USDA's Joint Ag Weather Facility says on the Plains, very warm, dry weather prevails. "Such conditions are favorable for crop maturation and fieldwork across the northern Plains, but are causing further drought intensification on the parched southern Plains," USDA reports. In addition, USDA says wildfires remain a threat in Texas and neighboring states.
In the West, USDA says isolated showers are mostly confined to the Great Basin and the Four Corners States. "Elsewhere, a late-season warm spell is promoting crop maturation and fieldwork, including Northwestern winter wheat planting," USDA explains.
In the Corn Belt, USDA says a spell of warm, dry weather is nearly ideal for corn and soybean maturation and early-season harvest activities.

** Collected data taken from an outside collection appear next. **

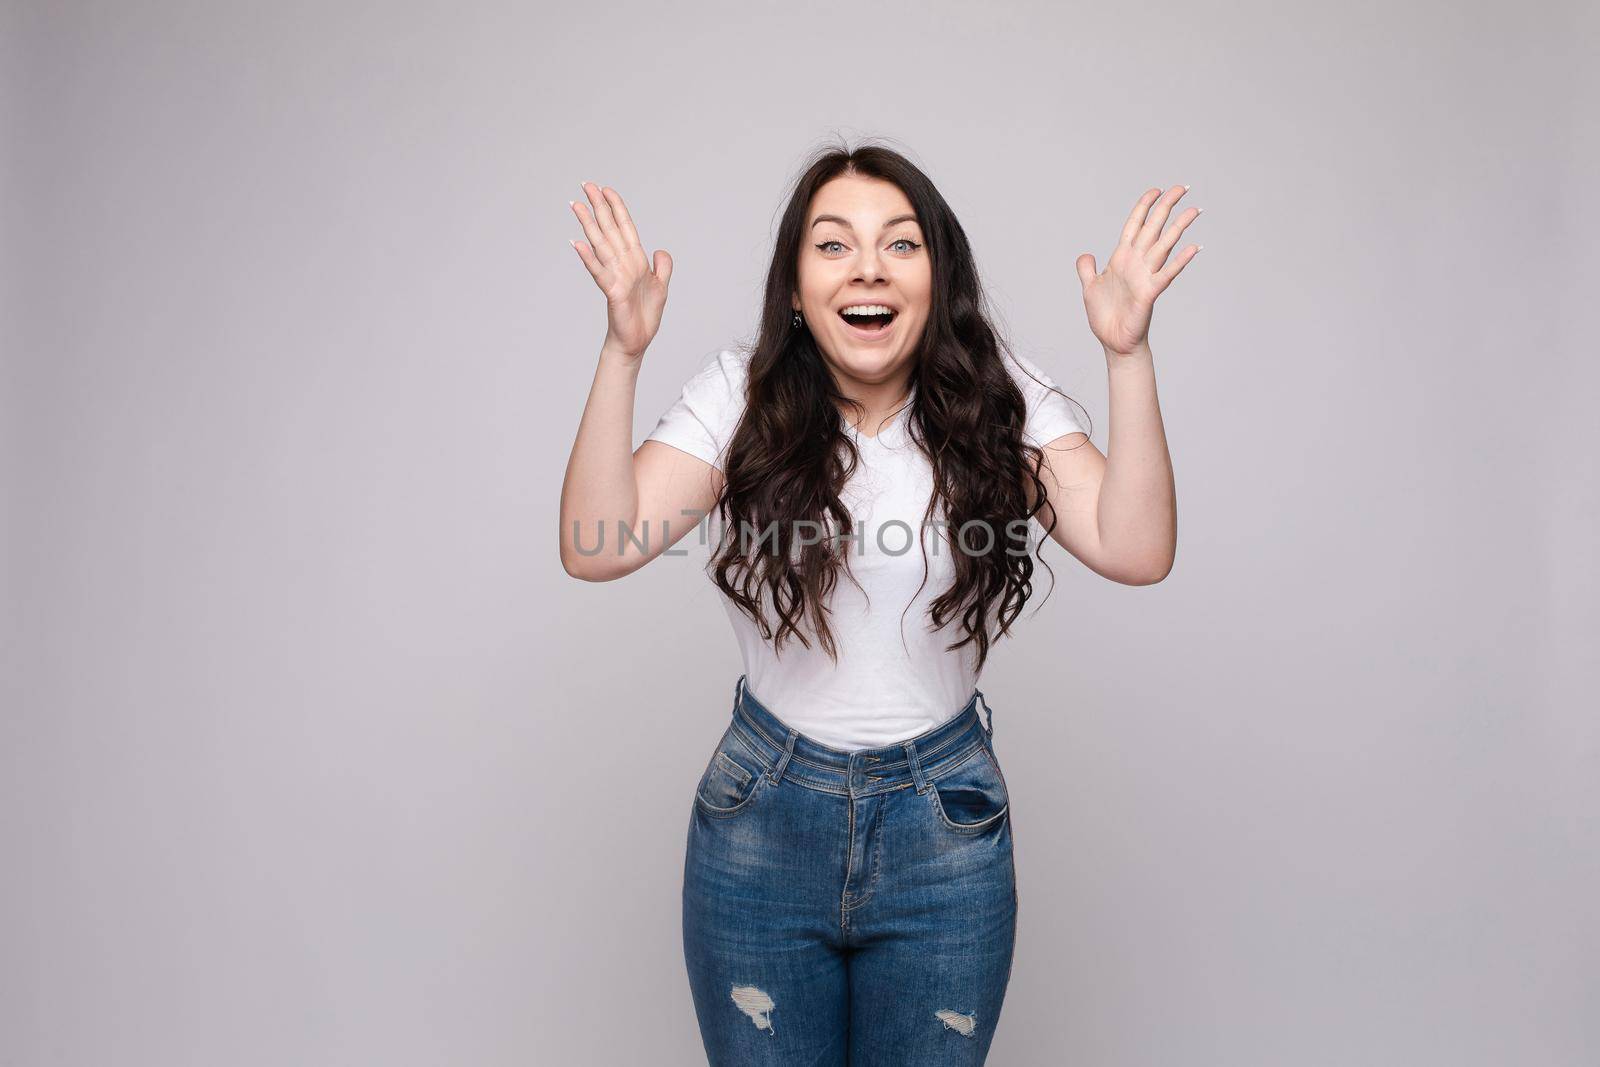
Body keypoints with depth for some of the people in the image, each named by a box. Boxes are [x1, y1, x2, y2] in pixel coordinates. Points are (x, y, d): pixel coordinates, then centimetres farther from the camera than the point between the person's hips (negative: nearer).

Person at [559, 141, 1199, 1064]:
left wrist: (1128, 354, -27)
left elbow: (1135, 551, -20)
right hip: (762, 823, 0)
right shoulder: (742, 396, -9)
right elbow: (596, 547, -19)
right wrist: (624, 351, -27)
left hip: (947, 831, 0)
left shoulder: (1003, 403, -8)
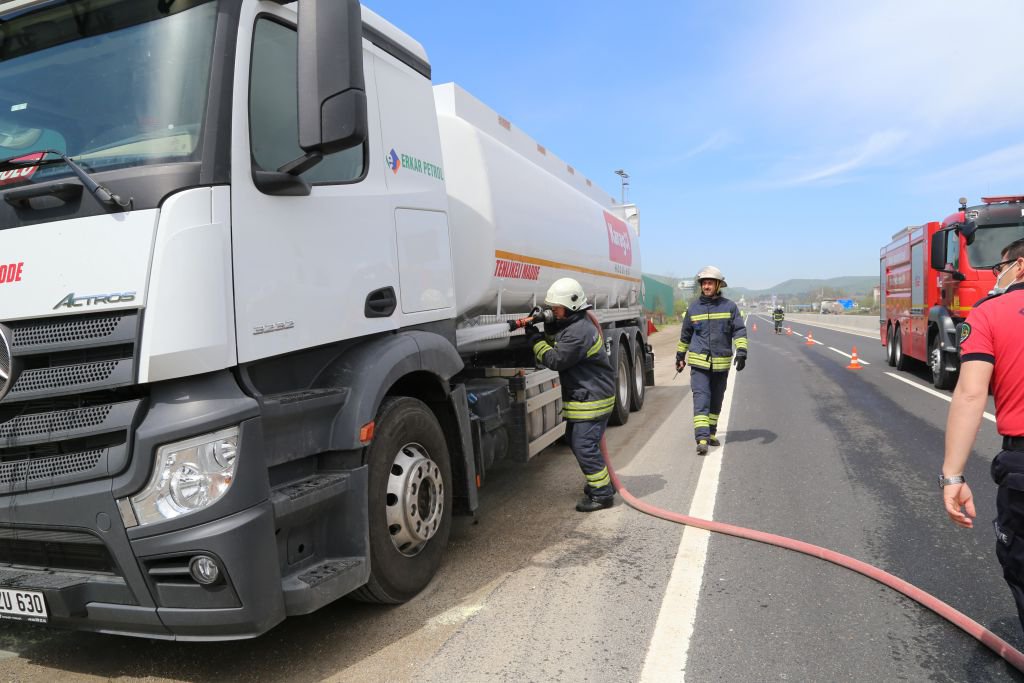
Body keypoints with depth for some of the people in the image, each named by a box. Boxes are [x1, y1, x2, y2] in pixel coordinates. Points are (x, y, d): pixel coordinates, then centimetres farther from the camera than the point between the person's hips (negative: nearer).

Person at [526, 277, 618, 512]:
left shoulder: (579, 332, -24)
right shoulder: (573, 324, 11)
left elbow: (555, 360, -21)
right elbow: (556, 345, 18)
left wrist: (535, 338, -13)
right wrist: (542, 331, 3)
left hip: (591, 398, -11)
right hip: (583, 395, 11)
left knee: (584, 445, -8)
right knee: (575, 439, 19)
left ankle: (602, 494, 3)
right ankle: (600, 481, 33)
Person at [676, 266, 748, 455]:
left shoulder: (729, 307, 1)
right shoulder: (693, 307, 4)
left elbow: (739, 330, -2)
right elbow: (685, 333, 15)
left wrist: (741, 352, -16)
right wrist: (680, 356, 20)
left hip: (721, 362, 1)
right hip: (699, 362, -1)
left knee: (716, 400, 13)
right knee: (701, 398, -12)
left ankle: (711, 433, 29)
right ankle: (702, 439, -18)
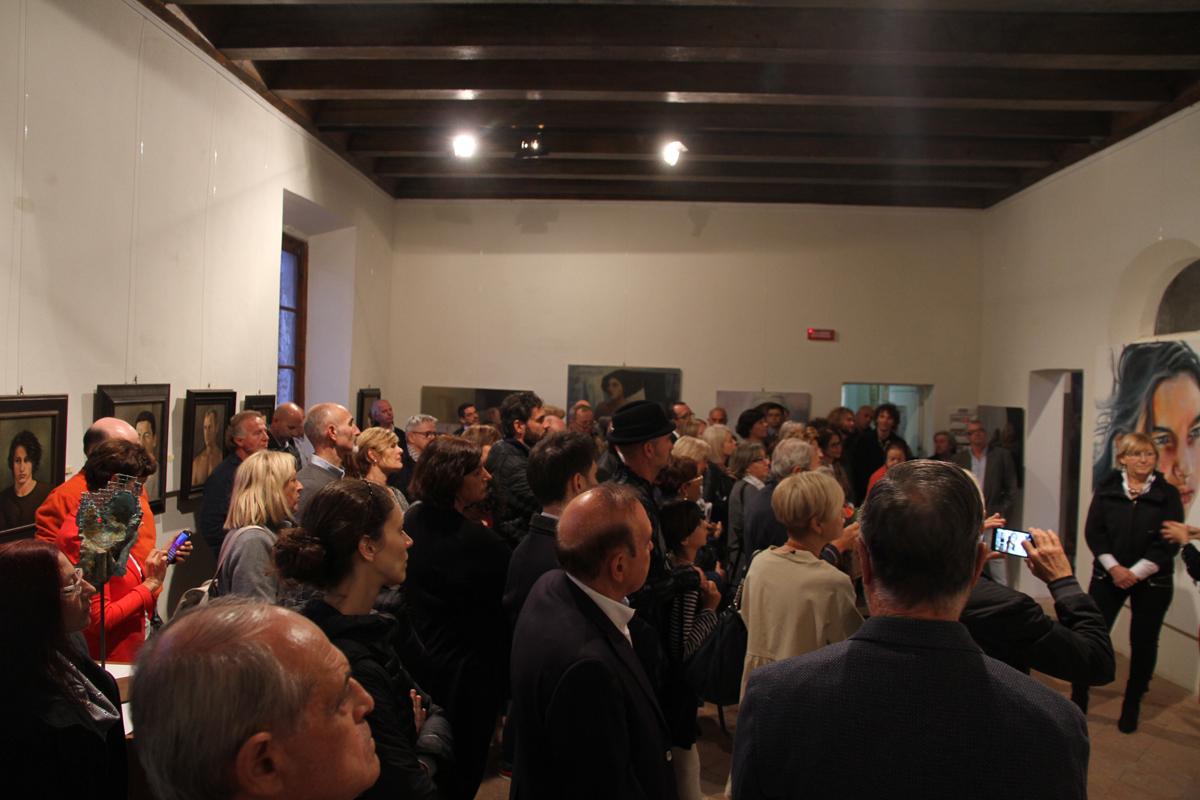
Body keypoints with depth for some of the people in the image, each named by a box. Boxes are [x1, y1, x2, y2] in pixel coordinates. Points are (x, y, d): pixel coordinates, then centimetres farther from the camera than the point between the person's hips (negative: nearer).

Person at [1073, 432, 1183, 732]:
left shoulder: (1167, 494, -1)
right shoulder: (1107, 489, 2)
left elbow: (1170, 542, -7)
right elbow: (1093, 531, -3)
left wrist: (1136, 573, -14)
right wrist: (1114, 567, -14)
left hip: (1152, 581, 0)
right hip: (1108, 576, 0)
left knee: (1143, 643, 6)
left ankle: (1132, 706, 22)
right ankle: (1078, 700, 11)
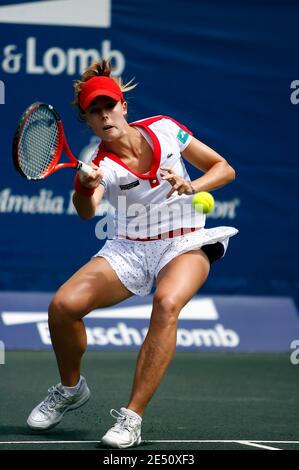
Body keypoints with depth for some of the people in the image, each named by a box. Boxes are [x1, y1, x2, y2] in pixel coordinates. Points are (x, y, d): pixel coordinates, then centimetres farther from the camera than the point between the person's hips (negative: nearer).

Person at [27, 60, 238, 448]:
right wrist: (85, 187, -56)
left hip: (185, 245, -1)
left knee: (166, 303, -34)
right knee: (63, 305, -18)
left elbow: (224, 169, 1)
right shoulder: (101, 165, -11)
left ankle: (132, 417, -33)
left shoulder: (163, 129, -6)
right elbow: (86, 211, -34)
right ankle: (71, 389, 14)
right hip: (130, 249, 1)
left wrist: (192, 186, -18)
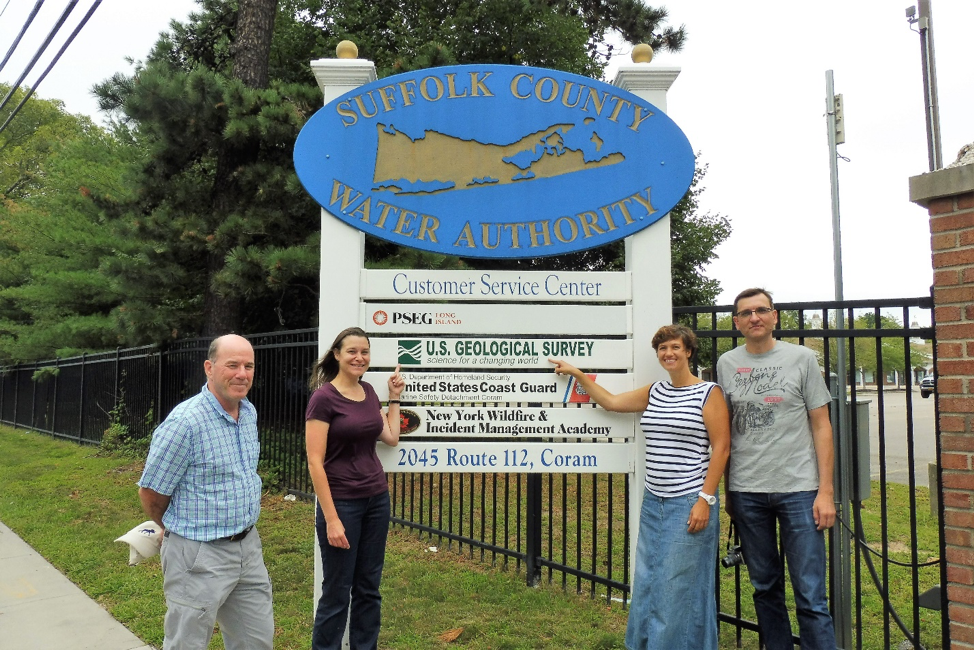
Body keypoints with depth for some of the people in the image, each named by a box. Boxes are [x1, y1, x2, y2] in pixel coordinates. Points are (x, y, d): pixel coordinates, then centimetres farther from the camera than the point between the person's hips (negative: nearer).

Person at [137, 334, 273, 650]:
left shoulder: (250, 413, 5)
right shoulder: (185, 422, -20)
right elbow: (151, 493, -11)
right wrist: (177, 529, 7)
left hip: (248, 548, 7)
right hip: (200, 554, -7)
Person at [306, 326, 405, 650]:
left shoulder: (368, 392, 7)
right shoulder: (323, 397, -13)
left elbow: (391, 438, 13)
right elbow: (315, 462, -16)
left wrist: (394, 397, 12)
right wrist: (331, 518, -18)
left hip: (377, 499, 6)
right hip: (342, 503, -6)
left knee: (368, 588, 15)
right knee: (336, 593, 6)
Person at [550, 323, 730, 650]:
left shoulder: (708, 393, -6)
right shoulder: (654, 392, 11)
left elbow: (721, 447, -10)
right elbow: (610, 401, 20)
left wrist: (706, 499, -14)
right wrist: (576, 373, 19)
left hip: (689, 504, -6)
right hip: (653, 502, 6)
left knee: (681, 586, 1)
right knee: (647, 583, 12)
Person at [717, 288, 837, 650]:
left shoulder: (802, 358, 1)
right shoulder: (726, 364, 7)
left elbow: (821, 425, 2)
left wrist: (825, 490, -4)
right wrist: (726, 491, 11)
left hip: (798, 488, -2)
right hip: (746, 492, 3)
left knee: (811, 596, -2)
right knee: (765, 588, 13)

In the South, USDA says isolated showers are confined to areas along the southern Atlantic Coast. "In most locations, warm, dry conditions favor summer crop harvesting and other fieldwork," according to USDA. However, areas bypassed by Hurricane Irene and Tropical Storm Lee remain very dry and need rain to revive pastures, USDA explains.
In the outlook, USDA says late-season warmth will come to an abrupt end across the Plains and Midwest in the wake of a cold front’s passage. "During the mid- to late-week period, cool air will become entrenched from the Plains to the East Coast, with widespread frost expected from the upper Midwest into New England. Warmth will linger, however, in the Northwest," USDA reports. Meanwhile, significant precipitation (as much as 1 to 3 inches) will be confined to the Southwest, USDA reports, although briefly heavy showers may occur in the vicinity of the aforementioned cold front.